=== PAGE EXCERPT ===
=== Begin Enclosure ===

On Tuesday, September 9, FOX invites television fans to “imagine the impossibilities” as the hotly anticipated new show Fringe makes its debut. Fringe takes its title from the branch of science outside the mainstream, on the cutting edge of what is known and believed possible.
It’s an area of great interest to executive producer/co-creator and writer J.J. Abrams, and as his track record shows, what interests Abrams tends to interest the rest of us. Fringe’s Abrams, Alex Kurtzman, and Roberto Orci are the team behind Star Trek, Mission Impossible III and Alias, and Abrams also has hit shows Felicity and Lost to his credit. He and series star Joshua Jackson (Dawson’s Creek, Bobby) chatted via conference call about science, fiction, and the grey area between the two.
The session led off with a question about the relevancy of today’s political landscape to the show. Abrams denied any specific context, but said, “Every week we read or hear or see about some kind of potentially horrifying scientific breakthrough. The reality is that we are in a time, whatever party is leading the country, where science is out of control. Having said that, maybe everything is out of control.”
Given that the show has a shadowy and ambiguous corporation playing a role, Abrams was asked whether he was trying to make any particular point about corporate culture. Abrams responded that he’s always found large powerful organizations dramatically appealing, because “it’s hard to believe that there isn’t some kind of interesting, compelling intrigue happening behind the doors of those corporate headquarters." He confirmed that we’ll be hungry to learn more about the people behind Fringe’s mystery company.

=== End Enclosure ===

=== ABOUT THIS TASK ===
State whether each of the following statements agrees with the Fringe article above, giving yes or no and quoting the article's deciding words: 1. Fringe debuts on FOX on Tuesday, September 9. 2. Abrams said the show reflects a specific political context. 3. Joshua Jackson took part in the conference call.

=== INFORMATION SHOWN ===
=== Begin Enclosure ===

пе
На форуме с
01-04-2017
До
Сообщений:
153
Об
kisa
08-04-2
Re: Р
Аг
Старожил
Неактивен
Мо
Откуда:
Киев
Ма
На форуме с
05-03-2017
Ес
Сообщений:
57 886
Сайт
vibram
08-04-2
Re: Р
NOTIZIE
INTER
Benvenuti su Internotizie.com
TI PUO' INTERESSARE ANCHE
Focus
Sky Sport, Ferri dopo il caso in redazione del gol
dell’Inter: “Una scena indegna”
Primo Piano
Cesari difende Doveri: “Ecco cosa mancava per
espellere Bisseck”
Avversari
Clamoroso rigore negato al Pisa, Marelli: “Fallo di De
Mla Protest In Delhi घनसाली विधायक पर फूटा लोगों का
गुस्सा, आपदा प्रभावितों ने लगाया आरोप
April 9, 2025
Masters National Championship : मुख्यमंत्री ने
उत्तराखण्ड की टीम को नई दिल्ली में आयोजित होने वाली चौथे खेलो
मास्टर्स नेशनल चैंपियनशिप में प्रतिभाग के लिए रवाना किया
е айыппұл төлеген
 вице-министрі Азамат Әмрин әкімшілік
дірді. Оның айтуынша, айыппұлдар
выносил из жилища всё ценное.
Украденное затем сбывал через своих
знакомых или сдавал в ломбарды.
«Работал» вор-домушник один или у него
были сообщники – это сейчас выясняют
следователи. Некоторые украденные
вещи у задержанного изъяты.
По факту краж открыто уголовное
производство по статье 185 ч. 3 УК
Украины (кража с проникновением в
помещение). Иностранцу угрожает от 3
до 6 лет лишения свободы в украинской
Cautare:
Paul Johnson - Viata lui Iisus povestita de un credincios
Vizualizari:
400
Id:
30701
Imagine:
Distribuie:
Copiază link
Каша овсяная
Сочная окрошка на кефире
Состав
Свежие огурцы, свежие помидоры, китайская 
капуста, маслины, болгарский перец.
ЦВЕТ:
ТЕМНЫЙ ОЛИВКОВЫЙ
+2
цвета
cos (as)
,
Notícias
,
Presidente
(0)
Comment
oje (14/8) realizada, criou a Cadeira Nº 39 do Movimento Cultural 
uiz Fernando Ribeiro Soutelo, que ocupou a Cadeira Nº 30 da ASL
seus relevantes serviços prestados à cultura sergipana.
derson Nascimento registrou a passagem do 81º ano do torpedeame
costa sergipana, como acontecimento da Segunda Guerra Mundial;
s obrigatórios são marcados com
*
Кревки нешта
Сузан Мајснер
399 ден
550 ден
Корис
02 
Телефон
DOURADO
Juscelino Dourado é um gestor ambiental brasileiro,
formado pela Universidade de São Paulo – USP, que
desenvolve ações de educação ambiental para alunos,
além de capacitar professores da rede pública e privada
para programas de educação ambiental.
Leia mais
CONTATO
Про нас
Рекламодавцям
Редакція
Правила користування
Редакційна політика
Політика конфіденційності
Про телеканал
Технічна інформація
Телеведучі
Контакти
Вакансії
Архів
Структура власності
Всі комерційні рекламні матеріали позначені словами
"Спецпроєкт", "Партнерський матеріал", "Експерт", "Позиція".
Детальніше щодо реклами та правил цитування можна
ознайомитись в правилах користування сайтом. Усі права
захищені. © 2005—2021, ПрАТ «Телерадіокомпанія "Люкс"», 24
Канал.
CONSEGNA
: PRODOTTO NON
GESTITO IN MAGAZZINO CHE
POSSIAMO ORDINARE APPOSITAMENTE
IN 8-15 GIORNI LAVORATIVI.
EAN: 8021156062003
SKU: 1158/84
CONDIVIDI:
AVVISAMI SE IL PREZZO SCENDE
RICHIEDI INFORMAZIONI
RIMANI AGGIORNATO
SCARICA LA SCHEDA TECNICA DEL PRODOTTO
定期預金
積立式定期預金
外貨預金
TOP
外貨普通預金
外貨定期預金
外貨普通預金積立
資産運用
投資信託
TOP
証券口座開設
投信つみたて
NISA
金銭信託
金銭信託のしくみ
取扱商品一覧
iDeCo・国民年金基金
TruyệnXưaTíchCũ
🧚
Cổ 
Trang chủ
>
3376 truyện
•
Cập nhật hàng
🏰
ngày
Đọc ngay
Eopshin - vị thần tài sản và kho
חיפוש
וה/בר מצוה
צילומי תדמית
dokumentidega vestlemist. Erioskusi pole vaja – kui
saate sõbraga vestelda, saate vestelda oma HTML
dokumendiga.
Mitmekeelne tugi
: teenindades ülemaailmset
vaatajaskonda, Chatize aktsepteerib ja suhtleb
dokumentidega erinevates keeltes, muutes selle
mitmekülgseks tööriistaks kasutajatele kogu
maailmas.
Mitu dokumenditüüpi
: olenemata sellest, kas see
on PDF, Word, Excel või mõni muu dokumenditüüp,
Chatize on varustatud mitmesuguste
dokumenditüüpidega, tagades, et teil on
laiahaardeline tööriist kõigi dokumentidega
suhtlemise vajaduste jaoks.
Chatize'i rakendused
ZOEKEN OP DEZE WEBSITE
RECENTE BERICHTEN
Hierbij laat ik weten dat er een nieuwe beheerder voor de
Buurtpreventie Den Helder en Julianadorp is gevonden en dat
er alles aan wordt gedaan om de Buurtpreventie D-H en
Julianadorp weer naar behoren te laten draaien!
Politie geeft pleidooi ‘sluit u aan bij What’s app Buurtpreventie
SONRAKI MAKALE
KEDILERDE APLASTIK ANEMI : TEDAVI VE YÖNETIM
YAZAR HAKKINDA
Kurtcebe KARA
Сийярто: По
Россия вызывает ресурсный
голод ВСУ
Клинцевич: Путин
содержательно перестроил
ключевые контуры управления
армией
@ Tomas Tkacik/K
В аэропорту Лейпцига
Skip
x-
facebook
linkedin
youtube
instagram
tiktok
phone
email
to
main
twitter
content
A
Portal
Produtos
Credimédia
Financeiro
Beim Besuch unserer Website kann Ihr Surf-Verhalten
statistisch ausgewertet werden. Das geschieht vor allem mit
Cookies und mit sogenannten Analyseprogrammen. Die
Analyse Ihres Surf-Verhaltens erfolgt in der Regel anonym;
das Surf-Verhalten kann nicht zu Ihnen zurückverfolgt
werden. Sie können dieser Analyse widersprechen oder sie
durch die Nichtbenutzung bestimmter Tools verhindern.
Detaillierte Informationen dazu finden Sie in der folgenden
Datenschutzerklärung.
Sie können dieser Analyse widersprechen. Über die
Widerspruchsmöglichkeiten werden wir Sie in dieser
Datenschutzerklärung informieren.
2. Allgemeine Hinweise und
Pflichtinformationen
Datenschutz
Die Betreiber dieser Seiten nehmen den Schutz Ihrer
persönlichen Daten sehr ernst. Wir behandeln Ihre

=== End Enclosure ===

=== ANSWER SPACE ===
1. Yes: "On Tuesday, September 9, FOX invites television fans to “imagine the impossibilities” as the hotly anticipated new show Fringe makes its debut."
2. No: "Abrams denied any specific context"
3. Yes: "He and series star Joshua Jackson (Dawson’s Creek, Bobby) chatted via conference call"